The comparative evaluation of various additives on setting time and compressive strength of MTA Plus: An in vitro study
Main Article Content
Abstract
Mineral Trioxide Aggregate (MTA) is widely used in endodontic treatments due to its excellent sealing ability, biocompatibility, and regenerative properties. However, its prolonged setting time and lower initial compressive strength limit its clinical use. Various additives have been proposed to improve these characteristics. This study aims to evaluate the effects of different additives on the setting time and compressive strength of MTA Plus.
Materials and Methods
An in vitro experimental study was conducted using MTA Plus as the control material, with various additives incorporated in the test groups, including calcium chloride (CaCl₂), sodium bicarbonate (NaHCO₃), and citric acid. Specimens were prepared by mixing MTA Plus with each additive in predefined concentrations.
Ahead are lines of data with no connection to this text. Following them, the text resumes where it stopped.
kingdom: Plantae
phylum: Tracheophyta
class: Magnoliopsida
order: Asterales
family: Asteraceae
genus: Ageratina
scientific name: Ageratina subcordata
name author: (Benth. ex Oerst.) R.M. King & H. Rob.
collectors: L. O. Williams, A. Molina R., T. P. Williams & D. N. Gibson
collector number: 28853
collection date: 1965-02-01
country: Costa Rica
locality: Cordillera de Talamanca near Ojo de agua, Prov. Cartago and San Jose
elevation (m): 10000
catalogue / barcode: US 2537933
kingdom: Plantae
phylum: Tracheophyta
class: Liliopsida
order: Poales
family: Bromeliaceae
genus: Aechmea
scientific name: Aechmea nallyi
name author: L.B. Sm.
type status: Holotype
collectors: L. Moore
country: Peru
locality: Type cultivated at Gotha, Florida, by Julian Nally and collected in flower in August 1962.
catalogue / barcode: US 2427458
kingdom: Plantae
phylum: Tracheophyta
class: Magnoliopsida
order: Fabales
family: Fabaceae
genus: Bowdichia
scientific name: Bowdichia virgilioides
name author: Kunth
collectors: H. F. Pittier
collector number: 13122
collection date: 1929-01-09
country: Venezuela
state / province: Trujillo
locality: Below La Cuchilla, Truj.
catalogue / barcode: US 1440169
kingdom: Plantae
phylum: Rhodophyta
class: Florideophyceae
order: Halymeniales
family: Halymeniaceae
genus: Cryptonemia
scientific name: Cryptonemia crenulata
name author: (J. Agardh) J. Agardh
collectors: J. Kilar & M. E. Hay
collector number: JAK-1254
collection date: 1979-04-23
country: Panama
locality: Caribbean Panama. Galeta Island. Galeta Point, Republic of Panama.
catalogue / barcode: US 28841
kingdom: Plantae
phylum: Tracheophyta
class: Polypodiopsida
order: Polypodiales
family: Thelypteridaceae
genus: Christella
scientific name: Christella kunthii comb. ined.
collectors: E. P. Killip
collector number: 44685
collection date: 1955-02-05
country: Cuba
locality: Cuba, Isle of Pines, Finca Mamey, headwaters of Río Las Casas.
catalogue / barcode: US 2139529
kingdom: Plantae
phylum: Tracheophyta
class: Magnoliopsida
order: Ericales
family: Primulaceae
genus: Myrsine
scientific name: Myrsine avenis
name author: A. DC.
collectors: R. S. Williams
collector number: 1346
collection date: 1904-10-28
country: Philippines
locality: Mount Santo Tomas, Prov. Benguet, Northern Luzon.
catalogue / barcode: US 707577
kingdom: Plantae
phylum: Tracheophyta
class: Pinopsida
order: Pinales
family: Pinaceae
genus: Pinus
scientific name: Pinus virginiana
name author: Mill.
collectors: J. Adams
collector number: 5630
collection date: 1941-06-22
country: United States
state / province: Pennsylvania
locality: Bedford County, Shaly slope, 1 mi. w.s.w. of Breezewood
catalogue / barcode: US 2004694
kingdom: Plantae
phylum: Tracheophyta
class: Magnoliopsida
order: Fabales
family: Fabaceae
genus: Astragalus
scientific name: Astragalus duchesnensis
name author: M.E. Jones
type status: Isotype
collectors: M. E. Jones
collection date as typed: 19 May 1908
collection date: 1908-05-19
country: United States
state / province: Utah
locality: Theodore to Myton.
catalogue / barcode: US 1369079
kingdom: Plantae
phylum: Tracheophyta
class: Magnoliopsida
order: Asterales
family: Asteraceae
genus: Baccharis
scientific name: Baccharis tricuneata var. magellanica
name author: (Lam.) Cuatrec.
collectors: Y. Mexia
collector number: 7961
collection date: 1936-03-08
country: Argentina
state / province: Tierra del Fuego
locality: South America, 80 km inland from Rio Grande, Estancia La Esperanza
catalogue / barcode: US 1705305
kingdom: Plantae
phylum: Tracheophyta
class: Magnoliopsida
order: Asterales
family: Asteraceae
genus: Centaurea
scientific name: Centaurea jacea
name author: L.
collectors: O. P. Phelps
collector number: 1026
The setting time was measured using a Vicat needle apparatus, while compressive strength was evaluated using a universal testing machine after 24 hours and 7 days of setting. Arbitrary setting times and compressive strength values were recorded for comparative analysis.
Results
The addition of calcium chloride significantly reduced the setting time of MTA Plus from 165 minutes to 90 minutes. Sodium bicarbonate also reduced the setting time to 110 minutes, while citric acid showed a minimal reduction to 155 minutes. In terms of compressive strength, calcium chloride enhanced the compressive strength by 15% after 24 hours and 20% after 7 days compared to the control group. Sodium bicarbonate increased compressive strength by 10%, while citric acid demonstrated no significant improvement.
Conclusion
The incorporation of calcium chloride into MTA Plus effectively improves both setting time and compressive strength, making it a suitable additive for clinical situations requiring faster setting and enhanced material properties. Sodium bicarbonate showed moderate improvements, while citric acid had minimal impact. Further research is needed to explore other potential additives for optimizing MTA Plus performance.